[Detection examples]
** start **

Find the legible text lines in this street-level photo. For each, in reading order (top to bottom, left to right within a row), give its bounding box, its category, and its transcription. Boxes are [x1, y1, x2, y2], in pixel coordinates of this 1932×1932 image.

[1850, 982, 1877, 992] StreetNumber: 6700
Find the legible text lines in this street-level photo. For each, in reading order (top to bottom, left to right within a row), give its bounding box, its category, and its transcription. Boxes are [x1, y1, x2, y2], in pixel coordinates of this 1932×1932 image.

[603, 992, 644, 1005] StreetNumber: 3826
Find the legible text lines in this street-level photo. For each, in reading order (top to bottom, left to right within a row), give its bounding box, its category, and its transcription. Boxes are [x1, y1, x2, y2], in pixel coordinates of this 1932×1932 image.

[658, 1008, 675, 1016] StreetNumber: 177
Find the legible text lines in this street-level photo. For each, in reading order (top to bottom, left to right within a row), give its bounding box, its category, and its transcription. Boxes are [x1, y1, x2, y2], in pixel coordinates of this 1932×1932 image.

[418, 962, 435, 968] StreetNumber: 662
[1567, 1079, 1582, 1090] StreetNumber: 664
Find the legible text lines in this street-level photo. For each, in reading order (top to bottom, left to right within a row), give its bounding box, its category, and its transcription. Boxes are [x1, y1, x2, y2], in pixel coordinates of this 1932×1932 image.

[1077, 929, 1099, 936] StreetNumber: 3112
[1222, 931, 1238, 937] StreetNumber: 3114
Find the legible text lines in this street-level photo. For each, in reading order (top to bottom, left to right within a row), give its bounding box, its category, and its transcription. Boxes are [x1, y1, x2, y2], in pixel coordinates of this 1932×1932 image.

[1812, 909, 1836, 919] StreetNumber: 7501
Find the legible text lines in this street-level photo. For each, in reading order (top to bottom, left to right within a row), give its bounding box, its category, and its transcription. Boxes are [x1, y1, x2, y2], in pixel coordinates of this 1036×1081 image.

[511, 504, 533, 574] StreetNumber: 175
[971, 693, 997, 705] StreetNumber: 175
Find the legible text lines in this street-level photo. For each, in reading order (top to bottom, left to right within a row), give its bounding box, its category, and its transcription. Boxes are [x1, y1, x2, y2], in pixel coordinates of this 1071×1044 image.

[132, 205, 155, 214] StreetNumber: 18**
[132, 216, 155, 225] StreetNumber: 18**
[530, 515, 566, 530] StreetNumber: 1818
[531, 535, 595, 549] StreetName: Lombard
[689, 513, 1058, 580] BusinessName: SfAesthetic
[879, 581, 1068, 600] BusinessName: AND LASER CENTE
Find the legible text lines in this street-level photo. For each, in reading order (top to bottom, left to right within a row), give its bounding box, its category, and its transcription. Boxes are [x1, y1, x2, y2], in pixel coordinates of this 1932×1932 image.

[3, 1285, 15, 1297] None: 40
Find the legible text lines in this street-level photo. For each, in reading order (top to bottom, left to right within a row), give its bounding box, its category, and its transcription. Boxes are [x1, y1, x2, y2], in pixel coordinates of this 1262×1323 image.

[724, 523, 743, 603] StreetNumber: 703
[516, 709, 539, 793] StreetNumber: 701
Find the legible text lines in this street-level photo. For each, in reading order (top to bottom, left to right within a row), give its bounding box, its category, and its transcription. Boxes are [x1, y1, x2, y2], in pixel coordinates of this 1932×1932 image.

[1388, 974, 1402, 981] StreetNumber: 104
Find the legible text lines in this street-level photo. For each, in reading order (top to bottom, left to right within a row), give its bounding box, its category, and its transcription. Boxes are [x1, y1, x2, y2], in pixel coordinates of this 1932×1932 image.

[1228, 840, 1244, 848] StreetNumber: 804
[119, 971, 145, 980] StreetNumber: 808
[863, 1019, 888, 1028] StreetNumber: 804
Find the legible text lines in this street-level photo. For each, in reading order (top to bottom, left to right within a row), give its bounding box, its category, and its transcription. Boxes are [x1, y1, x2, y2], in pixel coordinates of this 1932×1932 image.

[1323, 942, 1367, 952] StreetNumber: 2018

** end **

Copy out all of the records above word for word, line by line.

● **Solution to the problem**:
Find the legible text lines in this street-level photo. For each, in reading order (top to bottom, left to right within a row), give its bounding box, its category, and its transcription. Boxes are [x1, y1, x2, y2], in pixel coordinates of this 1932×1932 image.

[1850, 982, 1877, 992] StreetNumber: 6700
Find the legible text lines in this street-level photo. For each, in reading order (top to bottom, left to right within a row), give its bounding box, its category, and its transcription. Boxes are [x1, y1, x2, y2], in pixel coordinates of this 1932×1932 image.

[603, 992, 644, 1005] StreetNumber: 3826
Find the legible text lines in this street-level photo. For each, in reading order (top to bottom, left to right within a row), give its bounding box, its category, and its transcription. Boxes are [x1, y1, x2, y2], in pixel coordinates of this 1932×1932 image.

[658, 1008, 675, 1016] StreetNumber: 177
Find the legible text lines in this street-level photo. For each, in reading order (top to bottom, left to right within a row), give its bounding box, its category, and its transcription. Boxes are [x1, y1, x2, y2], in pixel coordinates of this 1932×1932 image.

[418, 962, 435, 968] StreetNumber: 662
[1567, 1079, 1582, 1090] StreetNumber: 664
Find the legible text lines in this street-level photo. For each, in reading order (top to bottom, left to right within a row), give its bounding box, its category, and its transcription. Boxes are [x1, y1, x2, y2], in pixel coordinates of this 1932×1932 image.

[1077, 929, 1099, 936] StreetNumber: 3112
[1222, 931, 1238, 937] StreetNumber: 3114
Find the legible text lines in this street-level photo. For each, in reading order (top to bottom, left to right within a row), give its bounding box, its category, and its transcription. Boxes are [x1, y1, x2, y2], in pixel coordinates of this 1932×1932 image.

[1812, 909, 1836, 919] StreetNumber: 7501
Find the legible text lines in this street-level photo. For each, in reading order (top to bottom, left to right within a row), give its bounding box, its category, and its transcription. Boxes are [x1, y1, x2, y2], in pixel coordinates of this 1036×1081 image.

[511, 504, 533, 574] StreetNumber: 175
[971, 693, 997, 705] StreetNumber: 175
Find the legible text lines in this street-level photo. For each, in reading order (top to bottom, left to right within a row), give its bounding box, its category, and its transcription. Boxes are [x1, y1, x2, y2], in pixel coordinates of this 1071×1044 image.

[132, 205, 155, 214] StreetNumber: 18**
[132, 216, 155, 225] StreetNumber: 18**
[530, 515, 566, 530] StreetNumber: 1818
[531, 535, 595, 549] StreetName: Lombard
[689, 513, 1058, 580] BusinessName: SfAesthetic
[879, 581, 1068, 600] BusinessName: AND LASER CENTE
Find the legible text lines in this street-level photo. For each, in reading order (top to bottom, left to right within a row), give its bounding box, its category, and its transcription. Boxes are [x1, y1, x2, y2], in pixel coordinates of this 1932×1932 image.

[3, 1285, 15, 1297] None: 40
Find the legible text lines in this street-level photo. For each, in reading order (top to bottom, left to right within a row), give its bounding box, its category, and its transcription. Boxes are [x1, y1, x2, y2], in pixel coordinates of this 1262×1323 image.

[724, 523, 743, 603] StreetNumber: 703
[516, 709, 539, 793] StreetNumber: 701
Find the legible text lines in this street-level photo. For each, in reading order (top to bottom, left to right within a row), give its bounding box, its category, and its transcription. Boxes are [x1, y1, x2, y2], in pixel coordinates of this 1932×1932 image.

[1388, 974, 1402, 981] StreetNumber: 104
Find the legible text lines in this street-level photo. For each, in reading order (top to bottom, left to right within a row), give its bounding box, its category, and its transcription. Boxes are [x1, y1, x2, y2], in pixel coordinates of this 1932×1932 image.

[1228, 840, 1244, 848] StreetNumber: 804
[119, 971, 145, 980] StreetNumber: 808
[863, 1019, 888, 1028] StreetNumber: 804
Find the legible text lines in this street-level photo. For each, in reading order (top to bottom, left to right within a row), give its bounding box, its category, and its transcription. Boxes are [x1, y1, x2, y2], in pixel coordinates of this 1932×1932 image.

[1323, 942, 1367, 952] StreetNumber: 2018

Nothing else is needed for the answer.